Preclinical studies of TPZ have demonstrated its ability to potentiate the antitumor effect of radiotherapy and chemotherapy significantly, in particular, platinum-based drugs (e.g. cisplatin) and taxanes, in both murine and human xenograft models. This encouraging data has initiated Phase I, II, and III trials with TPZ in combination with cisplatin for the treatment of solid tumors including non-small cell lung cancer, breast cancer, head and neck cancer, and melanoma and as an adjuvant to radiotherapy in Phase II trials for head and neck cancer, cervical cancer and glioblastoma multiforme.

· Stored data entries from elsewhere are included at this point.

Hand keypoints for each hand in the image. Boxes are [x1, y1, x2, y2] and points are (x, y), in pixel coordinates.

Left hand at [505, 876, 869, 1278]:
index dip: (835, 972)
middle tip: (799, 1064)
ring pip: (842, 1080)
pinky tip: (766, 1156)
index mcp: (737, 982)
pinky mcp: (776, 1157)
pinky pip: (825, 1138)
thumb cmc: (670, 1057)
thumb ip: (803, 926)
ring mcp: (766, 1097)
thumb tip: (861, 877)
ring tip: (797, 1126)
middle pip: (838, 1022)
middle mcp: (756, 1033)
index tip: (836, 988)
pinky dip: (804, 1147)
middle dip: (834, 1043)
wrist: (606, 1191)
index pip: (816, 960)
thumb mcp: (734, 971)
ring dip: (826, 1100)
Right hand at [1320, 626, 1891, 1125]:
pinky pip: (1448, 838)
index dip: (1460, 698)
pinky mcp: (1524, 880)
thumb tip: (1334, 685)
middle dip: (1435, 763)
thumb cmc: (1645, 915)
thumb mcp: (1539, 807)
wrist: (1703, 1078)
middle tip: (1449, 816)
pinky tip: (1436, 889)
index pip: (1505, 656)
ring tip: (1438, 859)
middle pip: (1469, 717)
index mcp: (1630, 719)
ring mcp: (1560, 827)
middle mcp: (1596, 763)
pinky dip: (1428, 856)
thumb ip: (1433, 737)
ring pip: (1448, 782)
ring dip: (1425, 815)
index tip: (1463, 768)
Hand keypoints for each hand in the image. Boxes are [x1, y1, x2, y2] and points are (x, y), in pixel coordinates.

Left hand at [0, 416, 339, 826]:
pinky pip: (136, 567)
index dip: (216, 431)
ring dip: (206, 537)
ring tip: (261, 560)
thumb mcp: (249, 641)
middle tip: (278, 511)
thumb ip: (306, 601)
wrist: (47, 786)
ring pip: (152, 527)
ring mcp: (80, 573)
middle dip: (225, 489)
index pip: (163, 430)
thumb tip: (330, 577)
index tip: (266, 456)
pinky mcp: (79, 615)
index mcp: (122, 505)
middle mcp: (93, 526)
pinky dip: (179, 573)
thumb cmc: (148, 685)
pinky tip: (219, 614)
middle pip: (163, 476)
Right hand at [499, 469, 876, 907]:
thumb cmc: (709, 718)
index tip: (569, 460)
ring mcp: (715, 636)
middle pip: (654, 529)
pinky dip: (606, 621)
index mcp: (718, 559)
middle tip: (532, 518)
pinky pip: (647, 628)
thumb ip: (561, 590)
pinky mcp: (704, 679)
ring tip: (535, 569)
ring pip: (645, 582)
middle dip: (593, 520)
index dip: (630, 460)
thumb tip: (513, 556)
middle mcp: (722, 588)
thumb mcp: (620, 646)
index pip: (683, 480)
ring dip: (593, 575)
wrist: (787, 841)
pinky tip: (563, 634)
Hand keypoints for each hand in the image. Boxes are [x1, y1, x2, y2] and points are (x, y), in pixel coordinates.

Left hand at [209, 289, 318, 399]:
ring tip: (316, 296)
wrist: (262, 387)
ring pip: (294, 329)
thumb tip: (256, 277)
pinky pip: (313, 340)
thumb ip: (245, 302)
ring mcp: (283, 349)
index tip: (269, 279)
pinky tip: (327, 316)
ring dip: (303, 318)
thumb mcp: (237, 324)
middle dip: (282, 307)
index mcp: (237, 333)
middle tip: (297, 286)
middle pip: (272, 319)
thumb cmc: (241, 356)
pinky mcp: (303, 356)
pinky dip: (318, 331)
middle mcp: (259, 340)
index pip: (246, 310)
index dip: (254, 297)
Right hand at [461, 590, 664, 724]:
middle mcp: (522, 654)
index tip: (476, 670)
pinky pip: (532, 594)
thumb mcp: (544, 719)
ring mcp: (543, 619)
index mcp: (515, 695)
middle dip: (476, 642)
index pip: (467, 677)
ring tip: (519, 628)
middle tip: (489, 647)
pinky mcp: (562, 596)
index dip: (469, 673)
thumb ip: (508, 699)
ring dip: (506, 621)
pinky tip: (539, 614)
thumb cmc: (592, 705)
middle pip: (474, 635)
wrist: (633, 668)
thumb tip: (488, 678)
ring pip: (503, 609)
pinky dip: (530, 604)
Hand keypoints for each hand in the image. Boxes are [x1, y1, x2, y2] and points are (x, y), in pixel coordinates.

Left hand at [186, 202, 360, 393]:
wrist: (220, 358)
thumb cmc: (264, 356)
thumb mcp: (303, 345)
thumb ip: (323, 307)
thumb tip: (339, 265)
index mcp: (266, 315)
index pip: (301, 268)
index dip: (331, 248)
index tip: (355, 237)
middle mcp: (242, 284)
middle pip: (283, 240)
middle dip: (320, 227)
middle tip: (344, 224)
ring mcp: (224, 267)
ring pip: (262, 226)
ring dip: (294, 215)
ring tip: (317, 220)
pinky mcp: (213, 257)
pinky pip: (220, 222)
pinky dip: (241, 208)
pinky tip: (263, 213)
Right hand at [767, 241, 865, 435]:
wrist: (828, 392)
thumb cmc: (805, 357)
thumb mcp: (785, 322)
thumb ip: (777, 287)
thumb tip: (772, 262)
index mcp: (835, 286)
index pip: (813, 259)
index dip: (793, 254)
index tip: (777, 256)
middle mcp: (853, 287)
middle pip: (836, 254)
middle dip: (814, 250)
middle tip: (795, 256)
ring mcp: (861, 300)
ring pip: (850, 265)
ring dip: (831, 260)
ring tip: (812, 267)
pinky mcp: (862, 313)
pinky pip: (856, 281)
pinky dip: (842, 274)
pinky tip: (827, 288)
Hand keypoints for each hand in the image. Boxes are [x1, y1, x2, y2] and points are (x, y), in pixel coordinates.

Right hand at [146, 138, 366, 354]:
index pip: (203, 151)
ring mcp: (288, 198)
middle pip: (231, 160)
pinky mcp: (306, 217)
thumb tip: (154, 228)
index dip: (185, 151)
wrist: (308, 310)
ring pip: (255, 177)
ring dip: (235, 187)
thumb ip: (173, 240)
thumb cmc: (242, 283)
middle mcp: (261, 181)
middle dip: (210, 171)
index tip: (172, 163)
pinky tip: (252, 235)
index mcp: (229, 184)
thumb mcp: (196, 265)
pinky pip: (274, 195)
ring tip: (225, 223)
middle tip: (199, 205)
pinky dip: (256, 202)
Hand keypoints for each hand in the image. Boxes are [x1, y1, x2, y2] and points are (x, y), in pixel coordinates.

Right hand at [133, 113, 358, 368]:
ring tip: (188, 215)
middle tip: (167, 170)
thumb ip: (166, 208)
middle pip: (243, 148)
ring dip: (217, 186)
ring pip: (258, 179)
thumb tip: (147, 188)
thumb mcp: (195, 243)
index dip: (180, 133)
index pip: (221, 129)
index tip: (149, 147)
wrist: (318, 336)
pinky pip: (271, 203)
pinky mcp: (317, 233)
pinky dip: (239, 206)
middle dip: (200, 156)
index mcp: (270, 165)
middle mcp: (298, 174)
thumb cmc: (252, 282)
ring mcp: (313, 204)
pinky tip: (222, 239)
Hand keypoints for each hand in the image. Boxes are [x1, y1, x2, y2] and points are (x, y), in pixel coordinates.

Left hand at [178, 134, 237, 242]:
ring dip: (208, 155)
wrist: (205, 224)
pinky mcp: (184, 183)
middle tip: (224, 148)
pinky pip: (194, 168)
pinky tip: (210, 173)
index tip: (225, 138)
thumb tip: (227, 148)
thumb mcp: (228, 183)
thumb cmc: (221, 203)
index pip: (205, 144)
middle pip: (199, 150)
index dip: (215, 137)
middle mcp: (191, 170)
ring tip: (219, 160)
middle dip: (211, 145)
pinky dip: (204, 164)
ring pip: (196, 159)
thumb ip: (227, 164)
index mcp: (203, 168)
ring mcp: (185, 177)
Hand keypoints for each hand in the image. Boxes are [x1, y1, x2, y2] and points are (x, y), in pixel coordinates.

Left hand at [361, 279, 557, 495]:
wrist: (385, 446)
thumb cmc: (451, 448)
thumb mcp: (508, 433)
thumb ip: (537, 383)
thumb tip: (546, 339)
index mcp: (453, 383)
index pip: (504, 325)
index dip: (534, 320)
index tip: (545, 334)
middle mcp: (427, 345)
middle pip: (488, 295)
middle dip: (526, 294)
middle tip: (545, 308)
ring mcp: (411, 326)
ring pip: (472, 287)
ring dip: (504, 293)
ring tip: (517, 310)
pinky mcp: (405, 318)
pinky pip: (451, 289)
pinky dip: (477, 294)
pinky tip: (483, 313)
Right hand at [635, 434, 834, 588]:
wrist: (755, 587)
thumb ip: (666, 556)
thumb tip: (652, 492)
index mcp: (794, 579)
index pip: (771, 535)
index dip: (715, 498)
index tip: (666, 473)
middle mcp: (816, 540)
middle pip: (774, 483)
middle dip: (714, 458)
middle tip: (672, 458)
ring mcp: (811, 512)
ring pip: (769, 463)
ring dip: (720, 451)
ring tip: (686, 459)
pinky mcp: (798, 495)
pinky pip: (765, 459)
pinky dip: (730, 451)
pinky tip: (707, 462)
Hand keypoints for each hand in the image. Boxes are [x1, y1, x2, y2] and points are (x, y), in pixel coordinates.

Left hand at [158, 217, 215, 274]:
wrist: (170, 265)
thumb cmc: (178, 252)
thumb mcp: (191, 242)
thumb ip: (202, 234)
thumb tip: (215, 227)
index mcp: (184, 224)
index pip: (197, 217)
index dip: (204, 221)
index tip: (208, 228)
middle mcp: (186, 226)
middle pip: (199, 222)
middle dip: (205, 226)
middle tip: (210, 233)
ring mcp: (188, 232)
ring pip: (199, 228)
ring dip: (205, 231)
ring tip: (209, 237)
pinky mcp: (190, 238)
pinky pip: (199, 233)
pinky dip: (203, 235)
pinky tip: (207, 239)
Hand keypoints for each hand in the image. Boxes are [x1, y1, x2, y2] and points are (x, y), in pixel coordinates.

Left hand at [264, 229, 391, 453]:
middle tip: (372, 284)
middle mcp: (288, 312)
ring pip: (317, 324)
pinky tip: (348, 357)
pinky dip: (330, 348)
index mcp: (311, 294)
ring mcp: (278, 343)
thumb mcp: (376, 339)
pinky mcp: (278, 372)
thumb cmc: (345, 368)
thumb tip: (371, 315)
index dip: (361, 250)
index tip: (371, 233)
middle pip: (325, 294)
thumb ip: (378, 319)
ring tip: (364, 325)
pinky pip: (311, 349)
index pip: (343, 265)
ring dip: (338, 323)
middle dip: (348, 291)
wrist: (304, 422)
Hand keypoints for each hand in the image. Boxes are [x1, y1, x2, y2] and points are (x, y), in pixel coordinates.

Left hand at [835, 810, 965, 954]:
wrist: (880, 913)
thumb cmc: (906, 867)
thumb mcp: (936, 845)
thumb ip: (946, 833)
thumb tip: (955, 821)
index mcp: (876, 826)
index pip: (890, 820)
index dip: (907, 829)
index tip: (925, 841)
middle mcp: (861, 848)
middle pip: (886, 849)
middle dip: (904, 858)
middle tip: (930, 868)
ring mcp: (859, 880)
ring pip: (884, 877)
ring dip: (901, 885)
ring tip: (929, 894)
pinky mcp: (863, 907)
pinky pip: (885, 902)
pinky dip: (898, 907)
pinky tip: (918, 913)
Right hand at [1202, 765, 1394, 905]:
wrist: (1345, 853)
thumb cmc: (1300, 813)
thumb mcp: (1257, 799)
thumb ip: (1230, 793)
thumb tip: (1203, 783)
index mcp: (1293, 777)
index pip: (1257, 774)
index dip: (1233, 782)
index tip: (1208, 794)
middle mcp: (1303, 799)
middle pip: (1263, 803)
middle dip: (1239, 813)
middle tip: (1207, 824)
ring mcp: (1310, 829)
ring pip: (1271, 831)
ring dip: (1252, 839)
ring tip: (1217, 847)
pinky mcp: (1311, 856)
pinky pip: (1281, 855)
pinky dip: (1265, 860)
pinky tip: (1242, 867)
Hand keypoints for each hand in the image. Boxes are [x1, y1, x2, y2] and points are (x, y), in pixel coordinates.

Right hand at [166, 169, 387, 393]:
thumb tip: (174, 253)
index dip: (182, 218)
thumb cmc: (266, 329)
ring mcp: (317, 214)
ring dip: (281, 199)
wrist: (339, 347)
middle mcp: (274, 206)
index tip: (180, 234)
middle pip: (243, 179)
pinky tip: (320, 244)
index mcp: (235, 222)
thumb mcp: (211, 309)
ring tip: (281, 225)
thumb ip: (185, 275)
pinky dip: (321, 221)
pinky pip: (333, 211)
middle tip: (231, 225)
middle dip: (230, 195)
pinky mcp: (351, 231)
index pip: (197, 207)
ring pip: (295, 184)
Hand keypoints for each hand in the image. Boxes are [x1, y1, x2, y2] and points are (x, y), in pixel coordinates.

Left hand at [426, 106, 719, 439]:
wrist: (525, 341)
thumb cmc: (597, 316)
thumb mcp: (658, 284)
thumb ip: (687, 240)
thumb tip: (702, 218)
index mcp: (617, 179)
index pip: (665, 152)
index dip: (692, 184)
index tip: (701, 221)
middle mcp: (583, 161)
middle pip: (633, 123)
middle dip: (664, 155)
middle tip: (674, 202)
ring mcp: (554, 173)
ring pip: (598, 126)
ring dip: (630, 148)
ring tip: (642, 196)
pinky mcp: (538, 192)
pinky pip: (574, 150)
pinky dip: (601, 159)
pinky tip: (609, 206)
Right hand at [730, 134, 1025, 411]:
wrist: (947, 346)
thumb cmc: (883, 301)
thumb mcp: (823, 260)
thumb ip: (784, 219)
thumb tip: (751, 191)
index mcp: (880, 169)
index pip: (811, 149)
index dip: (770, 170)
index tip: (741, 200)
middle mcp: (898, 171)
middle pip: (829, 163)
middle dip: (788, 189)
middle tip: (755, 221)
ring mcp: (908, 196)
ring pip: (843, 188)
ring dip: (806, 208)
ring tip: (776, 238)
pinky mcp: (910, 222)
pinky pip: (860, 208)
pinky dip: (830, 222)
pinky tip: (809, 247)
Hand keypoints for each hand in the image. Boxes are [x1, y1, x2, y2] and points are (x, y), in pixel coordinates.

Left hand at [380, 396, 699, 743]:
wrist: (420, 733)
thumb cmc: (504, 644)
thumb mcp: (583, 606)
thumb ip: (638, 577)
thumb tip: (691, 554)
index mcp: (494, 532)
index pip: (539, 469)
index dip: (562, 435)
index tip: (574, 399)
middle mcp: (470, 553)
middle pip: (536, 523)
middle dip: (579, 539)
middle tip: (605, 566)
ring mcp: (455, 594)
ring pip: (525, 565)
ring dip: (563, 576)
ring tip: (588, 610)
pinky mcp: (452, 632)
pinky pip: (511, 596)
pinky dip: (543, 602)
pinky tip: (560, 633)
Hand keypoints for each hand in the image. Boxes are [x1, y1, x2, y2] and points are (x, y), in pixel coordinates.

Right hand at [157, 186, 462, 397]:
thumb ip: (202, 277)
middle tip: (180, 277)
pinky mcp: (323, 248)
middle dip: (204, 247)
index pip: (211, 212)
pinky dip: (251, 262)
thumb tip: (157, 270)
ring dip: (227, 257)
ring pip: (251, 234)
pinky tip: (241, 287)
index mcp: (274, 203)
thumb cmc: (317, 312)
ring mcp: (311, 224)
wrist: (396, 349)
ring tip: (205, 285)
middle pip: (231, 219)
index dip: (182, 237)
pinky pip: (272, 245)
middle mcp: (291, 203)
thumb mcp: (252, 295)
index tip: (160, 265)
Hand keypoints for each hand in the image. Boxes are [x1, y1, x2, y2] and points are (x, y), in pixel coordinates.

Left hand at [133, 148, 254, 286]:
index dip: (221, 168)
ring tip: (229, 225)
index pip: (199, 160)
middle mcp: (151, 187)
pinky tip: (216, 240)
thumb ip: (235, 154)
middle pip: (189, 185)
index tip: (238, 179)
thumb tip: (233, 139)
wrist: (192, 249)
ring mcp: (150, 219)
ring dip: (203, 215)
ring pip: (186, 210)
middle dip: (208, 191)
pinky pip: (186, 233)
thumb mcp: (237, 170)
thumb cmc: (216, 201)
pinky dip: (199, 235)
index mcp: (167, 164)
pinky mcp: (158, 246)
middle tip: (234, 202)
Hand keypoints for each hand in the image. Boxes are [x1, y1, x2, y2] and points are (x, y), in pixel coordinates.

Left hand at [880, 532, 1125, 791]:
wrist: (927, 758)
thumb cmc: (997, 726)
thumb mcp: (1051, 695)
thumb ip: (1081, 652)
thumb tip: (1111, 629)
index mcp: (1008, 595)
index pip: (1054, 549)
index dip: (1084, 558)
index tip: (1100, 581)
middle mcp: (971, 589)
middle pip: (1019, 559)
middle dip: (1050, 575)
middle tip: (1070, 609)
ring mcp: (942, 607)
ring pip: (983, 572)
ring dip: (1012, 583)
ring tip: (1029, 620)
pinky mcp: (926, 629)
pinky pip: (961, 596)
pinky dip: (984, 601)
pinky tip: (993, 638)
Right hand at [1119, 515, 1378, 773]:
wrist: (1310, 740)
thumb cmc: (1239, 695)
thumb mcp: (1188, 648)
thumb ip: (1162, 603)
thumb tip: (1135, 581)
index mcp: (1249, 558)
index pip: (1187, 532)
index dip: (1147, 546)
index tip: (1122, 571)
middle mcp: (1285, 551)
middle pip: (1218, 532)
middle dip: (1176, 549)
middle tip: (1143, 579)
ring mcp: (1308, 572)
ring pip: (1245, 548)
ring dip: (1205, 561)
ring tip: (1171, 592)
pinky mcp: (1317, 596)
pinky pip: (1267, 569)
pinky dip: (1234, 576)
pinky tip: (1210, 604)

Phase III trials using cisplatin and TPZ for the treatment of advanced non-small cell lung cancer demonstrated a significant survival benefit for patients treated with the combined regimen showing a doubling in response rate compared with patients treated with cisplatin alone. A partial beneficial response of TPZ/P450R has also been found in breast carcinoma in Phase I clinical trial. Recently, the Stratford group at the University of Manchester has found complete tumor regression using TPZ in a human tumor model (HT 1080 fibrosarcoma) transfected with adenoviral construct containing P450R gene. Thus hypoxia-regulated GDEPT using tirapazamine provides an optimistic, tempting approach for treating solid malignant tumor with more specificity and less toxicity in future.